Freud: Id, ego and super-ego – Análise do segundo tópico

blue joan miro
As obras de Miro são muitas vezes consideradas a expressão da libertação do superego, do inconsciente pulsional.

Resumo da teoria freudiana do id, ego e superego

A revolução operada por Freud é bastante simples: a teoria psicanalítica consiste em destruir, em desintegrar o sujeito humano, como Descartes então Kant o havia definido, um sujeito definido como sendo dotado de uma faculdade de representação, a saber, a Consciência. A consciência na filosofia clássica era uma e única, autocontida, sem falhas. Freud justamente introduz uma falha no próprio sujeito humano.

Freud elaborou duas teorias do inconsciente: O primeiro tópico foi dividido em três partes (consciente, pré-consciente, inconsciente), mas Freud rapidamente compreendeu os limites dessa concepção.

Criou, assim, um segundo tópico (em 1923), construído sobre o tríptico ca, supermoi, moi. É este segundo tópico que mais profundamente marca a cisão com a filosofia clássica. Freud de fato define três autoridades presentes no homem, que regem seu comportamento, tanto consciente quanto inconsciente.

Freud e o id

O beijo - Gustav Klimt
O beijo – Gustav Klimt

Eis como Freud o descreve o id:

“É a parte mais obscura e impenetrável da nossa personalidade. [Lugar do] Caos, pote cheio de emoções borbulhantes. Enche-se de energia, dos impulsos, mas sem mostrar nenhuma organização, nenhuma vontade geral; tende apenas a satisfazer as necessidades instintivas, em conformidade com o princípio do prazer. O id não conhece nem suporta a contradição. Não há sinal da passagem do tempo”

O id designa a parte mais inconsciente do homem, é o reservatório dos instintos humanos, o receptáculo dos desejos não reconhecidos e profundamente reprimidos. Essas necessidades instintivas precisam ser canalizadas, em particular através da sublimação (que consiste em realizar um desejo instintivo de forma indireta).
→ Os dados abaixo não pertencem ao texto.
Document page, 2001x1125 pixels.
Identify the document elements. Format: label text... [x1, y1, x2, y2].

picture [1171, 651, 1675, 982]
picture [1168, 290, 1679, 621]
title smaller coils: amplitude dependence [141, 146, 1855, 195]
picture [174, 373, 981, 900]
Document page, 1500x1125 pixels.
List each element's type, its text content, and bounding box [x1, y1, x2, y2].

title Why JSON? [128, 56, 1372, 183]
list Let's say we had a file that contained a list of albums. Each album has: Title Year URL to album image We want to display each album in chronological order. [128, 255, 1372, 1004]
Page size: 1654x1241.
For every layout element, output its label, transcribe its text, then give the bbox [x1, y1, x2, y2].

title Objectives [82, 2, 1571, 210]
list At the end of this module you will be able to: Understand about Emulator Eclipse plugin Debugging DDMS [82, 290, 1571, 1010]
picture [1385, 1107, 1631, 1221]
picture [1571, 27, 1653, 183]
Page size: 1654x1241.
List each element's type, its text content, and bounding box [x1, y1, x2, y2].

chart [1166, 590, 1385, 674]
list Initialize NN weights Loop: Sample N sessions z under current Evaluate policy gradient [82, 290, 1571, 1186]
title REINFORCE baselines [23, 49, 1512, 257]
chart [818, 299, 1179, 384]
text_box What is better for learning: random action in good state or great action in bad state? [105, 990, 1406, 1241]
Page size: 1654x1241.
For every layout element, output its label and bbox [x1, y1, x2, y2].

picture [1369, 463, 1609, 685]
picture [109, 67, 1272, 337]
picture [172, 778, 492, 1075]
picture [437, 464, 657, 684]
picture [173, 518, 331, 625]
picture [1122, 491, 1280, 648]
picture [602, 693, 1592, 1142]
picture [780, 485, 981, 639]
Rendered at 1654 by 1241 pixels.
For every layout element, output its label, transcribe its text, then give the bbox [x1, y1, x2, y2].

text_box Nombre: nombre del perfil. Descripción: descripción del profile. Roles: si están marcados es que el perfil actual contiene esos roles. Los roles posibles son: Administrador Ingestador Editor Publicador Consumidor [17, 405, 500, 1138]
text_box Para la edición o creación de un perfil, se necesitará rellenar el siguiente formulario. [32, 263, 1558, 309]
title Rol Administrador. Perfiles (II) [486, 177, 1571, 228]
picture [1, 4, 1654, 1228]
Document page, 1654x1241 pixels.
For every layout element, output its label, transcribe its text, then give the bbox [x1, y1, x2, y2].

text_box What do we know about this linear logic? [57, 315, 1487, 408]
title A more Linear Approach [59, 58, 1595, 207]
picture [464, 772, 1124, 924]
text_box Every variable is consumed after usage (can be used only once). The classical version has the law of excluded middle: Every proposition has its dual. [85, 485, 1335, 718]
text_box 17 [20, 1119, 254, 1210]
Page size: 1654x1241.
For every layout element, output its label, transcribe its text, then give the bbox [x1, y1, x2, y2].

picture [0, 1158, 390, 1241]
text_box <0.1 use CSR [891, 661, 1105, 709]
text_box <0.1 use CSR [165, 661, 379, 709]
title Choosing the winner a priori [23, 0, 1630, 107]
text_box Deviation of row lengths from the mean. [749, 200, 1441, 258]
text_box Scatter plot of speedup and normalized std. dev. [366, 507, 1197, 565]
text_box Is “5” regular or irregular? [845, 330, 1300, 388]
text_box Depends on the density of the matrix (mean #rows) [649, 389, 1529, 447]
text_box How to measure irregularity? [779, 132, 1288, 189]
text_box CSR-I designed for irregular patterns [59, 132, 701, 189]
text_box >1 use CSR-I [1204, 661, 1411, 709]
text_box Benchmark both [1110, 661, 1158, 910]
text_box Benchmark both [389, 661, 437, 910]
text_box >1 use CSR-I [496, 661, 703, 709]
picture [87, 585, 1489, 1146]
O exemplo dado por Freud é o artista sublimando seus impulsos através da arte.

Freud e o Superego

Bal du moulin de la Galette - Pierre-Auguste Renoir
Bal du moulin de la Galette – Pierre-Auguste Renoir

O Superego representa uma internalização das proibições parentais, um poder proibitivo que o Ego é obrigado a levar em conta. O ser humano sofre, de fato, durante sua infância, uma longa dependência que expressa o Superego. O superego é aquela voz dentro de nós que diz “não devemos”, uma espécie de lei moral que age sobre nós sem entender sua origem.

Freud e o ego

frida-kahlo
Autorretrato de Frida Kahlo

O Ego designa a parte da personalidade que assegura as funções conscientes:

O ego tem a missão de ser o representante deste mundo aos olhos do id e para o bem maior deste. Com efeito, o ego, sem o id, aspirando cegamente às satisfações pulsionais, romperia imprudentemente contra essa força externa mais poderosa que ele. O ego destrona o princípio do prazer, que, no id, domina da forma mais absoluta. Ele o substituiu pelo princípio da realidade mais adequado para garantir segurança e sucesso.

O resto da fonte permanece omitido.